Re:Seems like a pretty solid distribution model

[EGSonikku]

It's literally impossible for what you describe to work. iTunes can't be made to decompress a purchased ipa file and randomly run a windows executable in a random folder. If you knew anything about how .ipa's, iTunes, or had bothered to read and understand the article you'd know the only way for this malware to do anything would be for a windows user to follow a specific (and unlikely as hell) set of steps and intentionally infect themselves.

Re:Sounds a bit like flash of MS to me

[EGSonikku]

No, it's a "You didn't read or understand the article" distortion field.

No story here, right Apple?

[bbbaldie]

Affects Windows. And we care why...?

overblown issue or not?

[dhomstad]

So it seems everyone is not too concerned about the ability to bring malware unscathed through Apple app store? I understand the malware was a windows virus was packaged up quite well in the app, and dormant unless unpackaged and executables were ran. However, wouldn't it be possible to offer an update to the app that, if connected to a windows computer, unpacks and maybe even attempts to execute? If not through an update, perhaps offer a different app that performs the functionality? I realize these questions are far out there, but to me, passing malware through the screening process should be the hard part.

Re:overblown issue or not?

[EGSonikku]

No, because the app, and any update done to it are still iOS apps. They run on your iPhone, iPod, or iPad. There is no way for them to run code on a Windows PC to extract files from itself and run the malware.

hmph

[CosaNostra+Pizza+Inc]

Gee, I thought Apple's walled-garden approach was supposed to be really secure. I've seen a lot of Apple fanboys on slashdot recently mocking the Android model? Where are they now?

Re:hmph

[EGSonikku]

I'm right here, and if you'd read the article you'd know this is a complete non-issue. I'd explain why yet again, but instead I'll tell you to see my previous explanation in these comments, or many others explanations, or advise you to read the article.

Re:hmph

[devleopard]

You don't have to be an "Apple fanboy"; you only need to be a competent Slashdot user. A quick search on Slashdot shows dozens of articles about Android malware, dating back to March 2010. iOS is up to 2, both of which are recent.

Re:hmph

[CosaNostra+Pizza+Inc]

In grad school. I did a research paper comparing security between Android and IOS. I cited white papers for my information.
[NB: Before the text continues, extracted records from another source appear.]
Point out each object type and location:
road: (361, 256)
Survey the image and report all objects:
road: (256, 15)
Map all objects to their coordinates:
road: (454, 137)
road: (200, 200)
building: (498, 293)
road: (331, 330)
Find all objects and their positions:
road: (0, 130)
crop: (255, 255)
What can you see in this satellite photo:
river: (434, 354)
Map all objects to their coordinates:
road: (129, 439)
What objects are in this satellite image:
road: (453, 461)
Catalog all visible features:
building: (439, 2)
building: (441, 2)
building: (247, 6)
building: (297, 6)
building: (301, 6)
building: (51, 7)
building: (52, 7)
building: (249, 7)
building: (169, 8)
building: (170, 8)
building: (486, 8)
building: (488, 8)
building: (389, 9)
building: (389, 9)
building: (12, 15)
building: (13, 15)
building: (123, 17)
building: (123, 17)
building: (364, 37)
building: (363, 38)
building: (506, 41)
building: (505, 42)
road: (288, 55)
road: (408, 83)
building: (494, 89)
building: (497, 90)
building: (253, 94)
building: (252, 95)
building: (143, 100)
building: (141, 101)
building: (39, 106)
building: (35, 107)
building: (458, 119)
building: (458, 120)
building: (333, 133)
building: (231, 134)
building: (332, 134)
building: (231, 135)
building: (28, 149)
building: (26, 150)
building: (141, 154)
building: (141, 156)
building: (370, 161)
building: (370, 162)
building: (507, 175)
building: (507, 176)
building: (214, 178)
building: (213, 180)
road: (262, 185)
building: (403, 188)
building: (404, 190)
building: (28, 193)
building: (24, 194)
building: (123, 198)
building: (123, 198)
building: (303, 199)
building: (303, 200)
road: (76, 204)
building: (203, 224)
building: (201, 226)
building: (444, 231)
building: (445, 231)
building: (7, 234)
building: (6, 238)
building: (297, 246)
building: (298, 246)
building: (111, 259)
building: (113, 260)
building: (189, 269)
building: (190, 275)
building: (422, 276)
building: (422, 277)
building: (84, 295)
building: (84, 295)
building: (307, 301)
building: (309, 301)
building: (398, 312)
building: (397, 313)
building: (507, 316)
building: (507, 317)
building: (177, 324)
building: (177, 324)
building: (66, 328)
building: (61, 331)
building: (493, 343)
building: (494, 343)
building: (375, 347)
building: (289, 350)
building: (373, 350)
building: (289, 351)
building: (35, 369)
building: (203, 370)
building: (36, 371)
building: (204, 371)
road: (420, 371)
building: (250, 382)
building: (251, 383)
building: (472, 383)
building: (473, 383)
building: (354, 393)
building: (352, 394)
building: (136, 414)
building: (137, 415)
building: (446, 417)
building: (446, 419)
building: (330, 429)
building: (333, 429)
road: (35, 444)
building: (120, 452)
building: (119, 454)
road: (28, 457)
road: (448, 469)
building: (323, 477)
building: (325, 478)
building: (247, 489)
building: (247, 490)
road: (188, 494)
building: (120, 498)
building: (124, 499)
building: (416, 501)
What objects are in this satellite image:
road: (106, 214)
There have been plenty of vulnerabilities in IOS and those are only the ones we've heard about. Apple's approach allows them to be secretive about security holes and fix them quietly...should they choose to do so. One of the big reason you hear so much about Android flaws is because the public community finds the flaws and naturally, makes the news public. While to the uninformed this appears to hurt Android's reputation, it actually allows for quick, practical solutions to security holes from the vast collective of the Android programming community (of which I'm a member). Whereas with IOS, you have a small collection of paid programmers searching for issues and fixing them, depending on severity of the issue, public awareness of the issue, and available resources at Apple to do the job.

Name of the app

[hey+hey+hey]

Oddly missing from the summary, the name of the infected App: "Instaquotes Quotes Cards for Instagram"

Not really fair..

[anomaly256]

Did anyone else stop and think 'That's not really fair, Mountain Lion isn't THAT bad' when they read the headline?